Мы с отцом поговорили об этом. Я рассказал. Он взял мою правду своим терпением и молчанием. Было странно, но мне показалось, что этот разговор сблизил нас.

Через несколько дней меня выписали. Но какие они были эти дни... Я ходил на процедуры, выслушивал нравоучения от матери, пинал брата за его издевки, разговаривал с отцом, ждал порнушного. Папа сказал, что Том в порядке, что он его видел в участке несколько дней назад. Почему он не приходил все эти дни? Теперь, когда с моего злополучного дня рождения прошла неделя, я вдруг воспринял все всерьез, понял, что это был не фильм, что это случилось со мной и с ним. Это все было правдой, а не нарисованной хорошими режиссерами шуткой. Наверно, я понял то, в какой опасности я был по слезам матери, которая боялась за меня все те часы, от самой первой секунды, когда увидела по телевизору, как меня выводят из банка...

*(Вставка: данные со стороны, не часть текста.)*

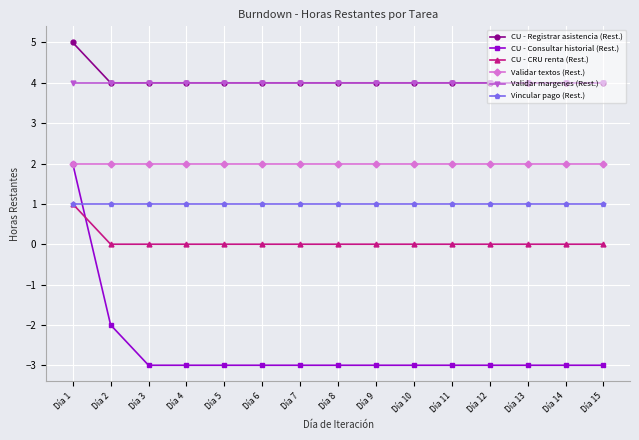

Does the chart have visible grid lines?

Yes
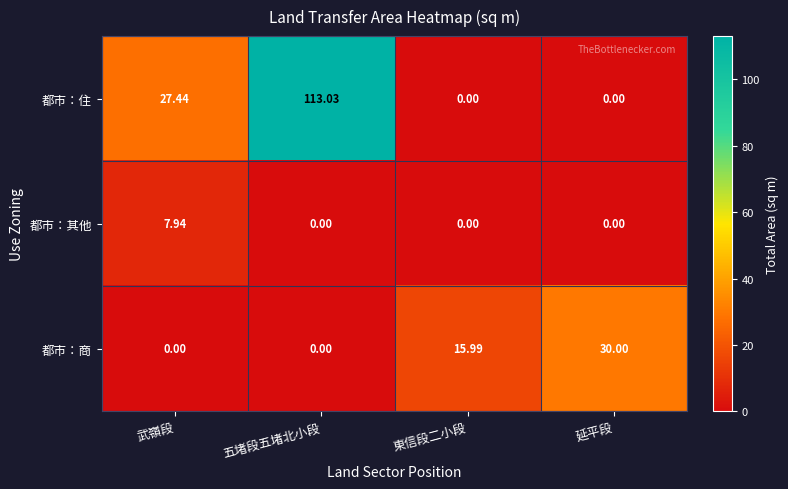

At which label is 都市：商 closest to 15?

東信段二小段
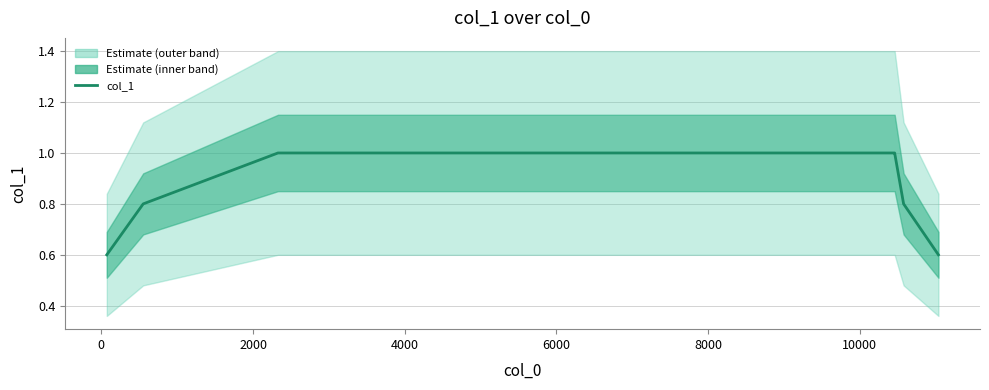

What is the sum of all values?

22.8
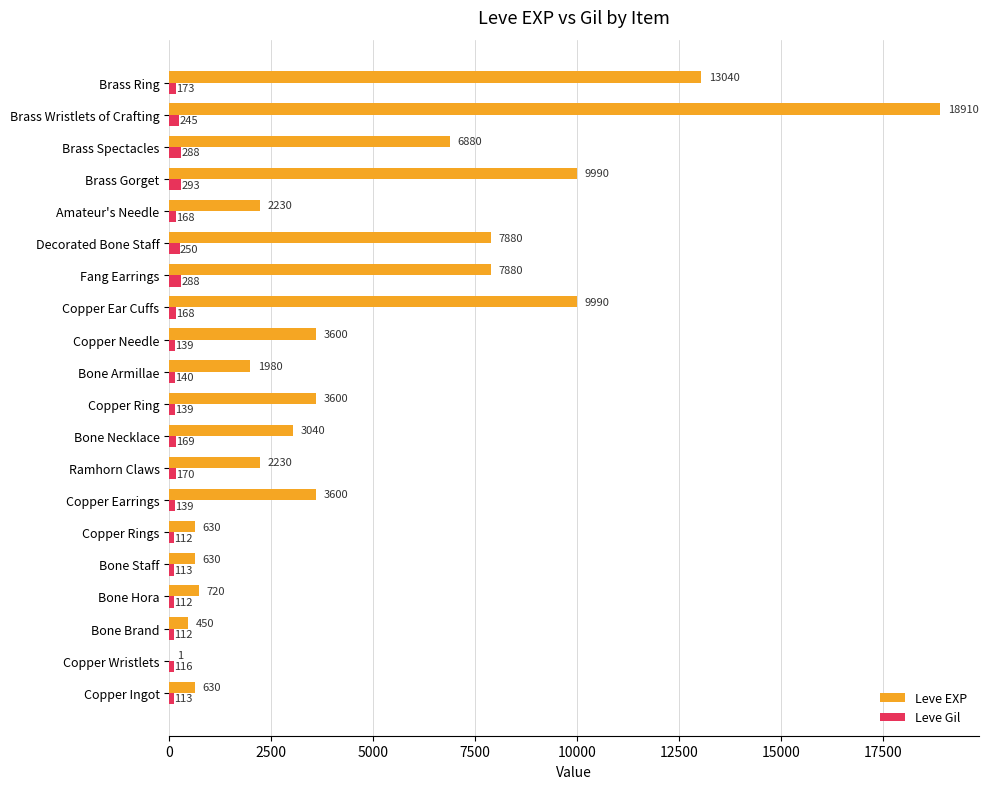

Which series changed the most between Copper Ear Cuffs and Decorated Bone Staff?

Leve EXP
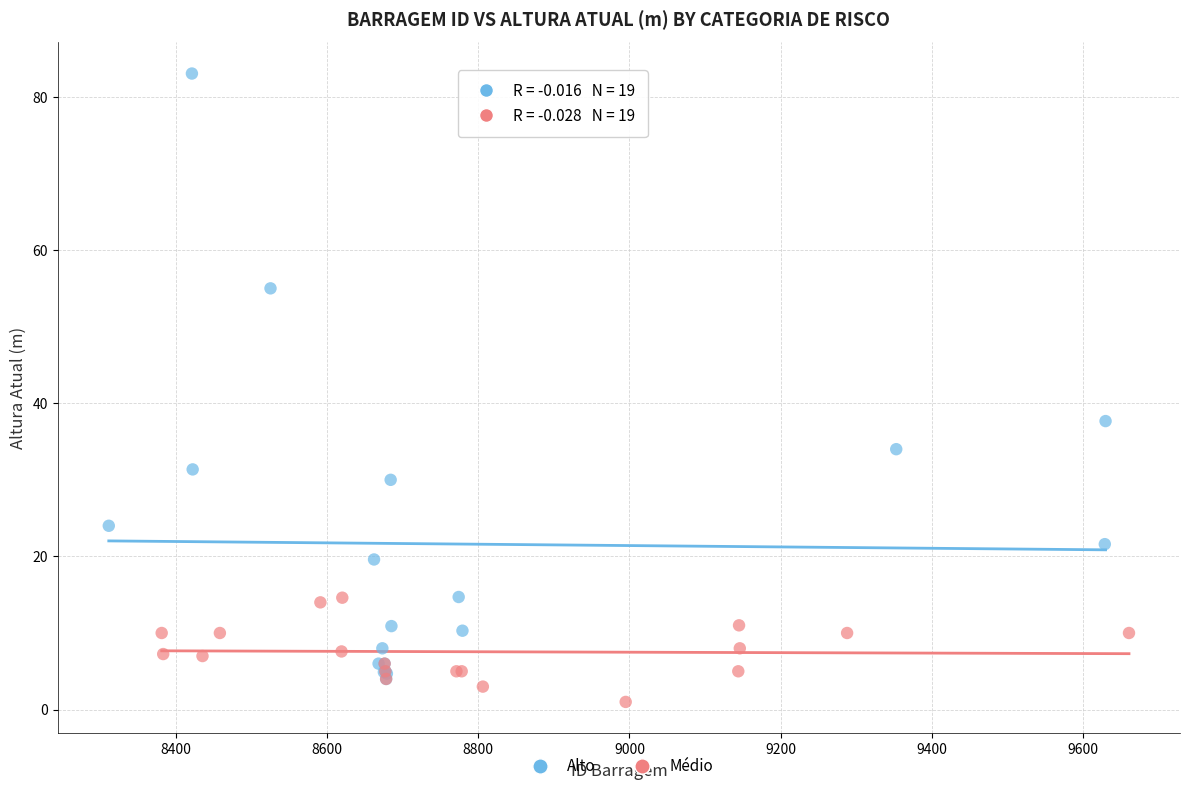

Which series has the largest Y range (max minus min)?

Alto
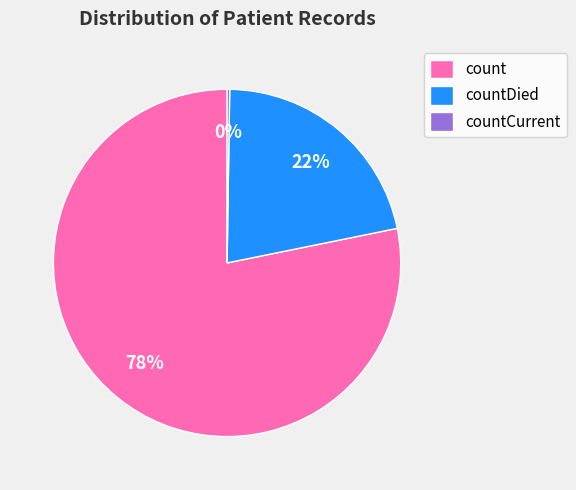

Is count the majority of the pie?

Yes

Я смотрел в окно своей комнаты, разглядывая одинокий клен, что стоял у нас во дворе. Когда-то в детстве я постоянно лазал по нему и неоднократно падал. Но почему-то в детстве любое падение воспринималось иначе... А сейчас... Когда я вдруг понял, что Том не придет, я, будто снова навернулся с этого дерева, да еще и с верхней ветки. Только теперь больно было в груди, внутри грудной клетки стучало сердце, бешено стучало... А я тогда лежал на больничной кровати и понимал, что он больше никогда не услышит моего сердцебиения...

Мог ли я как-то взять у него номер телефона? Я же словил за него пулю, до сих пор не понимаю, зачем я это сделал? Но я думаю, что я заслуживаю хотя бы простого «Спасибо!»... И очередного траха. Да, никогда не думал, что мне так понравится спать с порнушником... И ведь ничего необычного мы не делали, просто занимались сексом, то на полу морга, то у развалившейся ограды. Я бы даже мамины пирожки с клубникой отдал за то, чтобы сделать с ним это еще раз...

– Билл, спускайся, пирожки готовы...

– Иду, – выкрикиваю я, думая о том, что хотя бы клубника удовлетворит мои потребности. Или секс, или кекс!

И только я поднес к губам клубничное лакомство, как в дверь позвонили. Единственная мысль в моей голове: как в кино – за дверью Том. Ну, так же всегда... Я даже отложил сладость на тарелку и пошел открывать. По пути поправил рубашку, шорты, волосы немного пальцами причесал. И только потом понял, что смазал свои пряди клубничной начинкой... Идиот, и как только умудрился...

– Здравствуйте! Вам посылка! – а, ну понятно, фигня с «всё как в кино» прошла и теперь настала реальная жизнь? Хотя нет, щас в посылке будет мобильный телефон, и как только я возьму в руки трубку, он зазвонит, а на том конце будет Том... Хм, на том конце... Том... на конце Том... – Эй, парень?